Nesse sentido, os pais, no entender da jurisprudência colombiana, não possuem o direito de escolher pelos seus filhos algo que desrespeita a dignidade da própria prole, ou seja, de outra pessoa. Em relação aos países americanos ainda há muito o que avançar no reconhecimento e no respeito aos direitos fundamentais da criança intersexo, tais como: a identidade sexual, a autonomia pessoal e o livre desenvolvimento da personalidade, embora o Chile e a Colômbia tenham firmado passos significativos para as garantias e a efetivação dos direitos humanos e fundamentais das crianças.
Não há um argumento minimamente defensável que justifique os juízos morais dos pais que decidem a suposta identidade sexual dos próprios filhos, pois, quem garante que eles não podem ser felizes na vivência diferenciada da sexualidade que possuem? É possível ter uma vida digna sem passar por várias cirurgias genitais, o exemplo vem dos depoimentos da audiência na CIDH no corrente ano.
A CIDH fez uma audiência pública no dia 20 de março de 2017 com a seguinte temática: “Situación de derechos humanos de las personas intersex en las Américas”.
Na própria audiência, pessoas intersexo se manifestaram afirmando que vivem uma vida digna com essa diferença sexual, por esse motivo, não desejam fazer (e não fizeram) nenhuma cirurgia genital “reparadora”, até porque não se repara algo que não precisa de reparos, já que a intersexualidade deve ser vista como uma expressão da diversidade sexual, em outras palavras, uma identidade sexual diferenciada que merece proteção constitucional como qualquer outra.

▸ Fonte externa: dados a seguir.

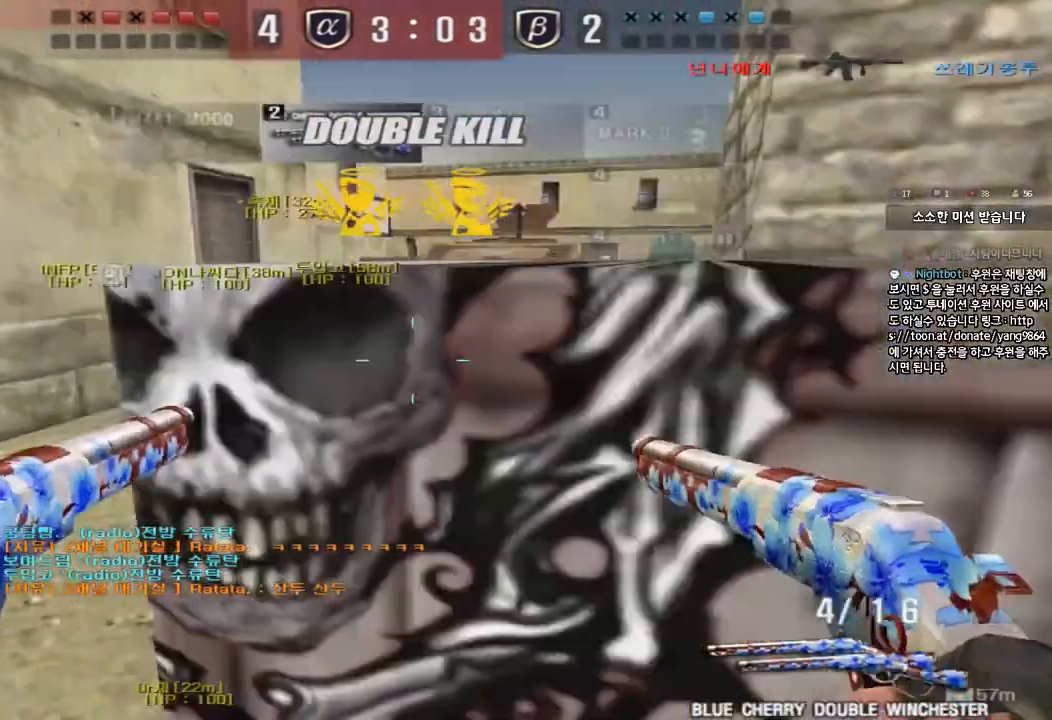
{"keys": ["a", "w"], "events": [[50, "space", "up"], [67, "shift", "up"], [300, "a", "down"], [333, "w", "down"]]}
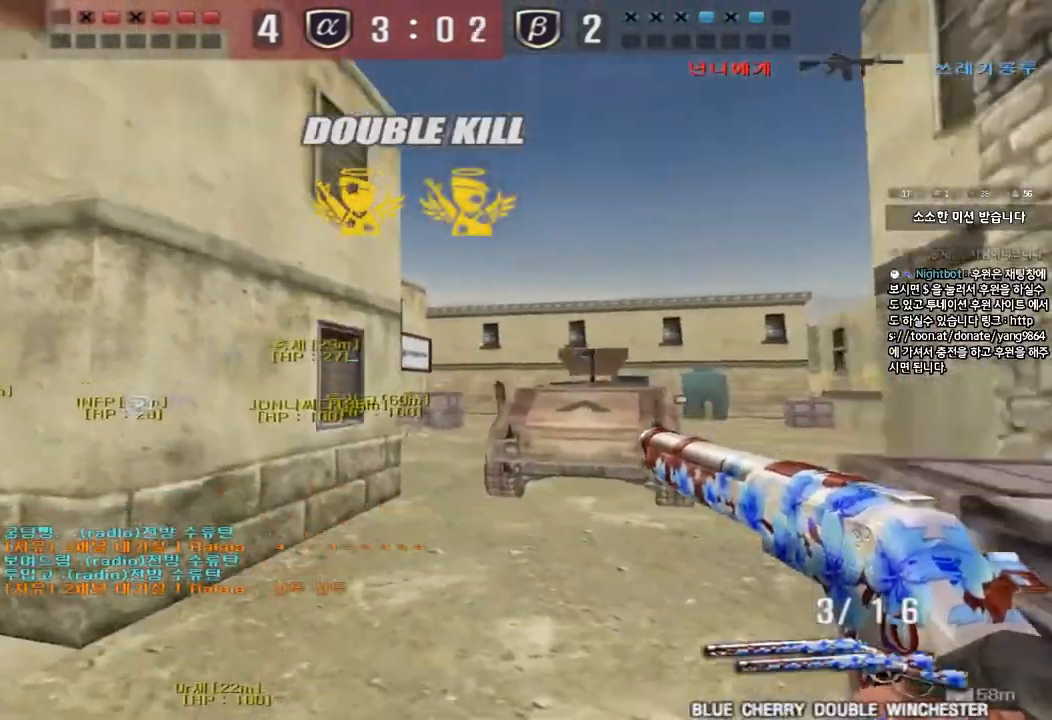
{"keys": [], "events": [[83, "shift", "down"], [83, "w", "up"], [100, "a", "up"], [133, "space", "down"], [200, "space", "up"], [217, "shift", "up"]]}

A mexicana Laura, em seu depoimento na audiência, relatou que foi diagnosticada com uma das variáveis patológicas (hiperplasia suprarrenal congênita) da intersexualidade com um ano de idade e fez todo seu acompanhamento médico na iniciativa privada do México. Foi possível realizar todo apoio médico sem necessidade de cirurgias que, diga-se de passagem, se apresentam desnecessárias e caracterizam-se como tortura e maus tratos. Nessa perspectiva se posicionam alguns juristas dos países americanos em sua carta pública intitulada“juristas contra la mutilación genital de personas intersex”.
Assim, visibilizar a temática da intersexualidade, retirando-a da discursiva marginal dentro do campo do direito, psicologia, medicina, ou qualquer outro ramo do saber é sobretudo um ato de resistência. É uma ação política que busca reconhecimento da condição humana que se apresenta na pessoa intersexo, fruto da diversidade sexual e não de uma patologia, como tem definido a medicina na maioria dos países, com raríssimas exceções.
Portanto, com base no relato pessoal feito na CIDH de quem vive a realidade intersexo, há vida digna sem as cirurgias genitais. Ou seja, é possível a pessoa viver uma sexualidade humana feliz diante da realidade da intersexualidade, sem realizar nenhum corte corporal, já que não se corrige o que não precisa de correção. Pois, no caso da intersexualidade, o que precisa mesmo é de RESPEITO, em especial à dignidade, à autonomia, ao desenvolvimento saudável e à identidade sexual.
Charles Brasil, mestre em Direito pela Universidade de Brasília (UnB), Advogado e professor.